FIBRINOGEN AND PLAQUE EVOLUTION
This is shown in Figure 8. Like LDL cholesterol, Fibrinogen is able to traverse the endothelium entering the subendothelial space. There it is converted to fibrin and with thrombin generated from macrophages stimulates SMC proliferation.
This process is seen in two patterns:
Macrophages and SMC express osteopontin, Gelatinase B, Bone Protein-2, Osteocalin which result in calcification.
The degree of calcification is a weak predictor of future ischemix events in an individual. However if you see calcification you can be darn sure you have got atherosclerosis (Foreshadowing of things to come with the Electron Beam Computed Tomography - EBCT (Alias HEART CHECK AMERICA, 1-800-NEW TEST)

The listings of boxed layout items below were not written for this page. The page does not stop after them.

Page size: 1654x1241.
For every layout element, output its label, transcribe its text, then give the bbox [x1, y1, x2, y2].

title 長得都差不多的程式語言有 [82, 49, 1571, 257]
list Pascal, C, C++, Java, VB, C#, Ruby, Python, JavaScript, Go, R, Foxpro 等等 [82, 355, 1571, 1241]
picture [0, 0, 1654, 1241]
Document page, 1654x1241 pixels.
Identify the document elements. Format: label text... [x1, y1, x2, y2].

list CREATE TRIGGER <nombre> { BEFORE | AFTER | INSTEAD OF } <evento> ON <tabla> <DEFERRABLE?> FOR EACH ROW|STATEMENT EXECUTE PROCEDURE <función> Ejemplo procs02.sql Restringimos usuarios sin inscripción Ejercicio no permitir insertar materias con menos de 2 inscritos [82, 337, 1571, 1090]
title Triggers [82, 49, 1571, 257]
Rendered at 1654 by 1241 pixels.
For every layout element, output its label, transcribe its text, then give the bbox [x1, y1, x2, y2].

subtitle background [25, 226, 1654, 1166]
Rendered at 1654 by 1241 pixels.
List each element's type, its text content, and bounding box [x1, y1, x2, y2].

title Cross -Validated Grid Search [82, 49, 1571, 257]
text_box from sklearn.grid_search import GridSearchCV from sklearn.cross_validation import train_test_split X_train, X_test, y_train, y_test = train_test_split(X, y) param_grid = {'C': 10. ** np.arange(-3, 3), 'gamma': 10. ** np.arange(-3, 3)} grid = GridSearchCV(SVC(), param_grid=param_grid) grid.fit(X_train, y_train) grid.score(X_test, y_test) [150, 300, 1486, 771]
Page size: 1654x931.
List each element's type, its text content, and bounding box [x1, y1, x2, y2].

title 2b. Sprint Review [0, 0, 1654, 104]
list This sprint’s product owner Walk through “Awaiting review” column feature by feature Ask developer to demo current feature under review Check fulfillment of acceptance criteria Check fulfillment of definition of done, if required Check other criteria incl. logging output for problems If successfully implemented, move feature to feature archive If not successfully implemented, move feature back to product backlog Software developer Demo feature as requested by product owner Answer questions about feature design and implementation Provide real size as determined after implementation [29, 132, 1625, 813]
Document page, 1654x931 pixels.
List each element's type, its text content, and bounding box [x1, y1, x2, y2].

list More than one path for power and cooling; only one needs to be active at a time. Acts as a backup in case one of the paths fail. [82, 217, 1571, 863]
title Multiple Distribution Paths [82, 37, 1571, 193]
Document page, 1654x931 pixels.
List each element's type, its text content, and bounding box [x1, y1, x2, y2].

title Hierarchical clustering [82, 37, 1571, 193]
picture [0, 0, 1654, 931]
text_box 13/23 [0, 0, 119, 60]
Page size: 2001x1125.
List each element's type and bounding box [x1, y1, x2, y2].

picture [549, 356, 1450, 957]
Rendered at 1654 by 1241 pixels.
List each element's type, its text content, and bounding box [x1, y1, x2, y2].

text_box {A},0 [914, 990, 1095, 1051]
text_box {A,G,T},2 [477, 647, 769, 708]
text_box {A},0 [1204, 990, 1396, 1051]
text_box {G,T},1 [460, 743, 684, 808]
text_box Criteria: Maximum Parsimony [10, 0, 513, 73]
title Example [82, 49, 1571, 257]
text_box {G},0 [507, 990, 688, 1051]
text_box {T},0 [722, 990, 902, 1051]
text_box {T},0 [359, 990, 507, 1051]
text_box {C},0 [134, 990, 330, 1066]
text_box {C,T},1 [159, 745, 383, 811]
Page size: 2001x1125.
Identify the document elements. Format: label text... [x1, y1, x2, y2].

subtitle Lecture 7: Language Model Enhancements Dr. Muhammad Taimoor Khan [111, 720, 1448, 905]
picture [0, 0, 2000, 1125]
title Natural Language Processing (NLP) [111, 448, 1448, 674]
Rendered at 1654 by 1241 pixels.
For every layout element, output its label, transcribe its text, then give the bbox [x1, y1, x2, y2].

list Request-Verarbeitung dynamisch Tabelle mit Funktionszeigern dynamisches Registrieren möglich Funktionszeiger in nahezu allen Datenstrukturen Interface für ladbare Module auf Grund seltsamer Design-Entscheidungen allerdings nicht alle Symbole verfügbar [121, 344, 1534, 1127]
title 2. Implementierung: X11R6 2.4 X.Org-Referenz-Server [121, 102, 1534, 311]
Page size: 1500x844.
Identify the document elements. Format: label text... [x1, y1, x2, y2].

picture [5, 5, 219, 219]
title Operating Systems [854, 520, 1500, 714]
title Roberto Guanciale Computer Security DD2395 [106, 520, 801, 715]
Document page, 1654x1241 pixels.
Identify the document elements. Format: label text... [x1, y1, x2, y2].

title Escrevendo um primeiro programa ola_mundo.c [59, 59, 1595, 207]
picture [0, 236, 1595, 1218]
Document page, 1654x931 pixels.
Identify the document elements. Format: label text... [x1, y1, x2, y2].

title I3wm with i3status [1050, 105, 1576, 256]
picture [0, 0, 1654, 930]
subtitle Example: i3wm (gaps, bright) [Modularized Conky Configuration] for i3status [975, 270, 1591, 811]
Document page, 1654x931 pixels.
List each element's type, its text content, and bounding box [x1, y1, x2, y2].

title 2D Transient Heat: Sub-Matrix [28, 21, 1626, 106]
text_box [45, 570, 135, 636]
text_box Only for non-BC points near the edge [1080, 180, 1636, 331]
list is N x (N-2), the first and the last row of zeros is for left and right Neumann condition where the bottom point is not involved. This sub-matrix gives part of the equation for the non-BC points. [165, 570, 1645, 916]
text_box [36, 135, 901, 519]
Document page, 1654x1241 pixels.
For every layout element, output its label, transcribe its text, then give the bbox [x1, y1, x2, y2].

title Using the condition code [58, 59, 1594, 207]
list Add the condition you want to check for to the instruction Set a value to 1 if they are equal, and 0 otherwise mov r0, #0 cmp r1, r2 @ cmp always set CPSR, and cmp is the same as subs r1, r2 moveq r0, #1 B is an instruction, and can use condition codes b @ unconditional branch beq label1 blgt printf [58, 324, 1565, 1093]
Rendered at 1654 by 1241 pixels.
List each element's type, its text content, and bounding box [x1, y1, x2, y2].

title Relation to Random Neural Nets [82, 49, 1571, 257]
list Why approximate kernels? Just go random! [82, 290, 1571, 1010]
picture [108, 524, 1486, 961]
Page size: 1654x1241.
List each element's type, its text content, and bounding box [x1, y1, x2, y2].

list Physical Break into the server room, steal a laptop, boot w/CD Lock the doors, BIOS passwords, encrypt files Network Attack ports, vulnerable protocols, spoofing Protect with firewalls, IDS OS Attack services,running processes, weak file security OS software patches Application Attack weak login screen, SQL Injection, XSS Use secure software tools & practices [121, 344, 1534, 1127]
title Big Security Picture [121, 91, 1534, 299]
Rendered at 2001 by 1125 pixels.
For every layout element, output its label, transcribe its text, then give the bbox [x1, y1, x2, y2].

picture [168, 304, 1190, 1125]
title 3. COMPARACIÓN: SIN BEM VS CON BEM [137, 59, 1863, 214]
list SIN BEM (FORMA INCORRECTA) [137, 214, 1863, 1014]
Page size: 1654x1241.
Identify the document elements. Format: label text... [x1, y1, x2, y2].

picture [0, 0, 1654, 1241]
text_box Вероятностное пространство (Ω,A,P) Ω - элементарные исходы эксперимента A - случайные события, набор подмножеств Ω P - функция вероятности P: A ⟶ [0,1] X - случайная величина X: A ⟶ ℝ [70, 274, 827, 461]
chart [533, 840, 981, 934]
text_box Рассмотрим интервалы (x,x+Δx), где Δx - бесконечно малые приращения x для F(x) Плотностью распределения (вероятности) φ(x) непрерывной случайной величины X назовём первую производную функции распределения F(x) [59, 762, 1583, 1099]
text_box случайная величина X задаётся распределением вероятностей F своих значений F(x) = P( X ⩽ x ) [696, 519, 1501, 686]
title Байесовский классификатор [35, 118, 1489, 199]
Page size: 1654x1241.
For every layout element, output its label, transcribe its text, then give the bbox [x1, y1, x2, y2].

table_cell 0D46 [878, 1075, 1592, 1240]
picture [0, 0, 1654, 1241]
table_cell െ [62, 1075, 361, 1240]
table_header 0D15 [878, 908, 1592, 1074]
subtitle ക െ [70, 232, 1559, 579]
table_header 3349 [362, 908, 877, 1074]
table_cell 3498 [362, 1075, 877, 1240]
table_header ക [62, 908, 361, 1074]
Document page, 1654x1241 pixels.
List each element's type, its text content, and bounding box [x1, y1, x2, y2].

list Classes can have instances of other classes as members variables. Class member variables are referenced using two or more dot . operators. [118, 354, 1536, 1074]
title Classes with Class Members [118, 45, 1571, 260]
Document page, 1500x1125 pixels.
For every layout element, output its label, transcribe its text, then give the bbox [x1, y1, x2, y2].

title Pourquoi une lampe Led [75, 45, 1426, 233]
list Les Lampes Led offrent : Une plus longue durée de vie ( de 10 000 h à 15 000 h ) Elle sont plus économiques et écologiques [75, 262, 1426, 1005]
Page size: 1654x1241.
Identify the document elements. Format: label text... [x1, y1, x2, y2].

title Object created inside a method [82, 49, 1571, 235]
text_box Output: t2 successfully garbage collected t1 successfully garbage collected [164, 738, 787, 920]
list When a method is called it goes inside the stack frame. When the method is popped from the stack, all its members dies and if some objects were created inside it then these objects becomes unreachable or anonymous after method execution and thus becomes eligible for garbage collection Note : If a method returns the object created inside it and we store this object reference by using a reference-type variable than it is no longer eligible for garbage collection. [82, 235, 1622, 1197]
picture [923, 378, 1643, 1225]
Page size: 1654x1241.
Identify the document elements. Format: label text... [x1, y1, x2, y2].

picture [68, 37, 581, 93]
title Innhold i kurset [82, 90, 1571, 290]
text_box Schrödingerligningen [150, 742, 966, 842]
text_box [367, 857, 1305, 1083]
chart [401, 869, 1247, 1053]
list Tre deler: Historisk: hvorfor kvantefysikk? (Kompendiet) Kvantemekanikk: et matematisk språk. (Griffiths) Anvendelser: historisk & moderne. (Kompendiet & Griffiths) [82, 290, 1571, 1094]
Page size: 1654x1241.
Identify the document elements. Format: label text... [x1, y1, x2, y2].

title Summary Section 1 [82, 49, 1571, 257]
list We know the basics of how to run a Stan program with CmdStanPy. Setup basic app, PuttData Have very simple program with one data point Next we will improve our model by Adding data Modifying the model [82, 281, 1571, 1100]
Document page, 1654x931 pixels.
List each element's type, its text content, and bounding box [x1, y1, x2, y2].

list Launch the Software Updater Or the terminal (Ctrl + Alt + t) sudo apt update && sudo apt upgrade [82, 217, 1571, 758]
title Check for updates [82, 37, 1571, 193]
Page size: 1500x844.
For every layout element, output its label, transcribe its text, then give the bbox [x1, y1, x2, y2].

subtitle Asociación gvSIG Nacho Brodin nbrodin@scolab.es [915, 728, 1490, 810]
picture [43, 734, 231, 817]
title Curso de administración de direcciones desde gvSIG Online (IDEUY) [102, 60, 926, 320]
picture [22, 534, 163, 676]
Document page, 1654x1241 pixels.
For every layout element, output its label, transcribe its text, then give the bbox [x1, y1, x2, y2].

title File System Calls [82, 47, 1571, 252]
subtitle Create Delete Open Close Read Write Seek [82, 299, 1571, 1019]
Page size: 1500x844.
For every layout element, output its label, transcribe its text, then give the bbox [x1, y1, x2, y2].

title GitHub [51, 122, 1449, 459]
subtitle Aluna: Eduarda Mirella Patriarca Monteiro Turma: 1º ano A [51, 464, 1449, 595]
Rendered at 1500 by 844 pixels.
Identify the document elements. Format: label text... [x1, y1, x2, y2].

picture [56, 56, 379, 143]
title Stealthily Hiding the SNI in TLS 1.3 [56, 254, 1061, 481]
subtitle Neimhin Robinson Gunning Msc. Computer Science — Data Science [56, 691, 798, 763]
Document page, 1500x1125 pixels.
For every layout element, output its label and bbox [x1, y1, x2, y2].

TIME FOR A BASIC SCIENCE TOP TEN FOR ATHEROSCLEROSIS
Chronic obstruction due to plaque that is sufficiently severe to be flow limiting on exercise is usually at least a 50% diameter reduction. The etiology of stable angina is a flow limiting plaque. If the angina remains stable and predictable with about the same level of demand (exercise) then the plaque is usually a stable plaque. Stable plaques have a thick fibrous cap, a small lipid core, and a large component of collagen. The lesion reached a 50% diameter stenosis by either the primary atherosclerotic process or the healing phase of a previous thrombotic event.
Acute manifestations are the result of a disrupted plaque of varying diameter stenosis that results in thrombus in relation to a plaque. This leads to further narrowing acutely. This process is the Acute Coronary Syndrome. Total occlusion usually presents as an acute myocardial infarction. A non-occluding thrombus presents as unstable angina or Non-Q wave myocardial infarction (This is Chest pain with an elevation of "serum markers" which we call enzymes.)
Thrombosis occurs at plaques due to either:
Erosion (Denudation) which exposes collagen, vWF, fibronectin all leading to platelet adhesion.
Disruption (Rupture/Ulceration) which exposes the lipid core and thrombus initially occurs in the plaque. This thrombus can extend into the lumen. Plaques that are prone to disruption are called vulnerable plaques which are characterized by :
Large lipid core (>40% of plaque volume)
Decreased internal collagen matrix
Thin plaque cap
Decreased smooth muscle cells in the cap
Macrophages secrete metalloproteinases which can destroy any of the connective tissue compounds. Plasmin activate the metalloproteinases. Once again demostrating the interrealtion of the clotting cascade and plaque matrix.
FOOD FOR THOUGHT:
Lipid lowering therapy probably decreases the lipid core and makes the internal plaque more favorable to SMC proliferation which "stabilizes" the plaque and decreases the flux of LDL cholesterol into the plaque shutting off or at least turnig down the process.
Antiplatelet therapy is beneficial when the endothelium is denuded.
Anticoagulation is beneficial when platelets get activated and when plaques get disrupted.
Beta blockers are beneficial as a demand limiter by their action on heart rate and blood pressure but do not have much to do with supply.
Nitroglycerin is the exogenous supply on nitric oxide (just in case the endothelium is not doing its' job)
Angioplasty is an effective but barbaric treatment of a diseased endothelium. It is the epitomy of endothelial injury and then our attempts to limit healing.